Quando la baia si apre in fondo al sentiero, Jeranto smette di essere il regno di figure fantastiche più o meno paurose, ma comunque controllabili; essa diventa tutta d’un tratto una mancanza terribilmente concreta: è una montagna erosa dall’arroganza, lo squarcio di uno scempio che mai potrà essere risanato. Il vuoto della cava calcarea si impone come un monumento alla violazione, Jeranto diventa una lapide con i nomi dei minatori morti sul lavoro, il silenzio che segue un’esplosione [*]. Ciononostante, attualmente Jeranto da cava è tornata ad essere baia e ha assunto un ulteriore carattere, quello dell’orgoglio della resistenza, della capacità di non piegarsi ad un destino di colonizzazione e consumo: non più luogo di estrazione industrializzata, ma nemmeno stabilimento balneare come è accaduto ad altri giacimenti dismessi.

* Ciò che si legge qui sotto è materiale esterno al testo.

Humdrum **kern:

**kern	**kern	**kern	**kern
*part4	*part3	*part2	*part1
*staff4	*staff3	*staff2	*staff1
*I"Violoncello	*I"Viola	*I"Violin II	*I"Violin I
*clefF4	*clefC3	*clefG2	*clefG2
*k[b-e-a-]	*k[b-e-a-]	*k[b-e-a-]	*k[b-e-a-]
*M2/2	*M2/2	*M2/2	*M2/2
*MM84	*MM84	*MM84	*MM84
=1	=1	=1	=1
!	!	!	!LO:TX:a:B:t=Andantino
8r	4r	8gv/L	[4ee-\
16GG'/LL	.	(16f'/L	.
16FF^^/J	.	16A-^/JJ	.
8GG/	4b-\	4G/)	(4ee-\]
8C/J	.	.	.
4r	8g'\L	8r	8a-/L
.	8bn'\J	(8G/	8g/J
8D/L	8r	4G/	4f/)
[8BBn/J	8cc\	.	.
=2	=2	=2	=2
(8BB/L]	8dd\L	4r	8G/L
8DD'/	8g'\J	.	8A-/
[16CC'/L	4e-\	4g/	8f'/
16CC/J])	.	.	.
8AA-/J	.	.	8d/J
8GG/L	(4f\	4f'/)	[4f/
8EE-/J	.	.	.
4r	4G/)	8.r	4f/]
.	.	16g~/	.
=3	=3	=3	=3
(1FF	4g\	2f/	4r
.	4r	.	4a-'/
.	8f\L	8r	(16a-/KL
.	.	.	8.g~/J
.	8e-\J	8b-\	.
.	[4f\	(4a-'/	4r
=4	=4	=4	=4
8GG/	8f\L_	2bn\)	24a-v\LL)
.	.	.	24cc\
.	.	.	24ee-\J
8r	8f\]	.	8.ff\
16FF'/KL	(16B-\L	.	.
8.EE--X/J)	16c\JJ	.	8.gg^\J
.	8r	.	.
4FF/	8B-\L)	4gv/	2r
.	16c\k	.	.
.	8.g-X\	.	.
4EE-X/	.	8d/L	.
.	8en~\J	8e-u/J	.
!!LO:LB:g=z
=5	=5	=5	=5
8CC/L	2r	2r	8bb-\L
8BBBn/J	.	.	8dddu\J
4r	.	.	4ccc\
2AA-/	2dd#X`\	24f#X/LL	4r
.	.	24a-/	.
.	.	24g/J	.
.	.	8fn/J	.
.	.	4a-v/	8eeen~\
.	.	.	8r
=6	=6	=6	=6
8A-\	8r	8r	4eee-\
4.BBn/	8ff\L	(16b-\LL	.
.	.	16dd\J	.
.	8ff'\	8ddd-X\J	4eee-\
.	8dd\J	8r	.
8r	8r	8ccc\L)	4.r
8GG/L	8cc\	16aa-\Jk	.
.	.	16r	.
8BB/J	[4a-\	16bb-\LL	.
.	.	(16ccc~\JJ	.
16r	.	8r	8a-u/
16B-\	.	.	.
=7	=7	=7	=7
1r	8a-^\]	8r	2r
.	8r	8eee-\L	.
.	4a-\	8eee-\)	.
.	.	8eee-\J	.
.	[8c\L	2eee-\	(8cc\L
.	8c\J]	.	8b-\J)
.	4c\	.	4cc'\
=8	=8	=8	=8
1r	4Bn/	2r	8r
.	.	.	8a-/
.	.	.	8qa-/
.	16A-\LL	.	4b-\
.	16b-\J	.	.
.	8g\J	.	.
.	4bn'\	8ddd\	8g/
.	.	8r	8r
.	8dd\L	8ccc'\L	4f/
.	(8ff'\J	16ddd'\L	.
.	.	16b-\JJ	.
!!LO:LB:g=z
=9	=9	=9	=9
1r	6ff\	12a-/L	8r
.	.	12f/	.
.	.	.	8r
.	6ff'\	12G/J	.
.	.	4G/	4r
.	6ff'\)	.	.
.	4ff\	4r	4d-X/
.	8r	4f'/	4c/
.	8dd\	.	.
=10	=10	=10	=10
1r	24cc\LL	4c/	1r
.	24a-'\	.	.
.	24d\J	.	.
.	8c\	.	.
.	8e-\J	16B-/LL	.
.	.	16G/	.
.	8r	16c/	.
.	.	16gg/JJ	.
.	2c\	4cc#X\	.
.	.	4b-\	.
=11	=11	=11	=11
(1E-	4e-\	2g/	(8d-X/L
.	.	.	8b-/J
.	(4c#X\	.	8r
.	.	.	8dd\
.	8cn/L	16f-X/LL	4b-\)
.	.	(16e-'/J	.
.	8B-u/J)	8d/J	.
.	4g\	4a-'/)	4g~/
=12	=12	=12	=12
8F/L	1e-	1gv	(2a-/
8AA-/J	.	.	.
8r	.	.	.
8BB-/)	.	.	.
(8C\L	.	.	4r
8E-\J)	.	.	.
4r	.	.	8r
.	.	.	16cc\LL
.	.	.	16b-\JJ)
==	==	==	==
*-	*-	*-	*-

Non ci sono “bei tempi andati” nel paesaggio di Jeranto, quei bei tempi non sono mai esistiti; si trattava, al contrario, di epoche di fatica, di schiavitù, di mortalità infantile, di diritti negati, di subalternità classista e di diseguaglianza di genere. Ma la cadenza asincrona che oggi scandisce il divenire di Jeranto è il tesoro alla portata di chi vi si reca ascoltando le voci del suo paesaggio, le storie – vere o immaginate, non importa: sono tutte vere – di un tempo che, chissà, può aiutarci ad inserire una discontinuità nel fluire famelico del presente e ad elaborare un futuro dal ritmo rinnovato.